CRA applies the surrogatum principle (but only in the year of receipt) to tax RRSP proceeds received under an unclaimed-property procedure

The estate of the deceased annuitant of an RRSP was fully settled without the executor (his surviving wife and the sole beneficiary) being aware of the RRSP. Later, the RRSP became unclaimed property and the Quebec Commission for dealing with unclaimed property instructed the RRSP issuer to liquidate the RRSP and remit the proceeds in cash to it. In a subsequent taxation year, the surviving spouse claimed and received the amount from the Commission as the sole estate beneficiary.
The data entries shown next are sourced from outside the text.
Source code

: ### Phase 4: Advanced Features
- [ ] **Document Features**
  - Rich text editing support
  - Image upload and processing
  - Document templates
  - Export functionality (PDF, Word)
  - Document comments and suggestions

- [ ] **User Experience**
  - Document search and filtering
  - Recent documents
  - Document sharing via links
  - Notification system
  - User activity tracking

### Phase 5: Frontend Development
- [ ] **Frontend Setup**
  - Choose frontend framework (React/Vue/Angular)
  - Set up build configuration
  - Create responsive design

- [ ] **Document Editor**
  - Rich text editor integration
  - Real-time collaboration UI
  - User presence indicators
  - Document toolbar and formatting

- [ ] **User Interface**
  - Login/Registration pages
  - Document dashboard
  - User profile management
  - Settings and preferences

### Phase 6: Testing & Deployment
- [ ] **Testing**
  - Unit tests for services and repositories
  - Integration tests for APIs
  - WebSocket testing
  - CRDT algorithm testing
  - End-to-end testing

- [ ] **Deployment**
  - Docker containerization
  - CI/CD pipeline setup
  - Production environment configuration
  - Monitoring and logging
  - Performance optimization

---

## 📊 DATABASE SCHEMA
CRA found that the amount paid to the surviving spouse was to be included in her income under the surrogatum principle as being in lieu of a payment received under s. 146(8). A number of key related points were addressed:

  • Although the benefit derived by the surviving spouse would normally have been excluded from her income on the basis that it was “included in computing the income of an annuitant” (i.e., her deceased husband) under s. 146(8.8), this in fact was not done (she did not know about the RRSP in preparing his terminal return) so that this exclusion did not apply (i.e., “included” is narrower than “includible”).
  • Although the Commission (which effectively was her agent) had received the RRSP proceeds in an earlier taxation year, it was not to be included in her income until the subsequent year when she was ascertained and received the amount from the Commission, -on the basis of the “longstanding position … that the CRA must … rely on the facts as they exist at the end of the taxation year” – and the essential basis for income inclusion was not identified until the subsequent year.
  • The surrogatum principle applied given that s. 146(8) would have applied but for the interposition of the Commission, and the amount received by her effectively was in lieu of that amount.
  • Although she received the amount as the heir of an estate that had ceased to exist rather than as a designated beneficiary, this was not considered to be a barrier to the suggested treatment.
  • The benefit to be recognized by her under s. 146(8) was to be grossed-up by the amount of fees that were deducted by the Commission and treated by the governing unclaimed property legislation as an obligation of her – and such fees were not deductible by her as they were not “incurred for the purpose of earning income.”

Neal Armstrong. Summaries of 13 August 2020 External T.I. 2019-0802891E5 F under s. 146(1) – benefit – (a), s. 146(8), s. 146(4)(c) and General Concepts – Payment and receipt.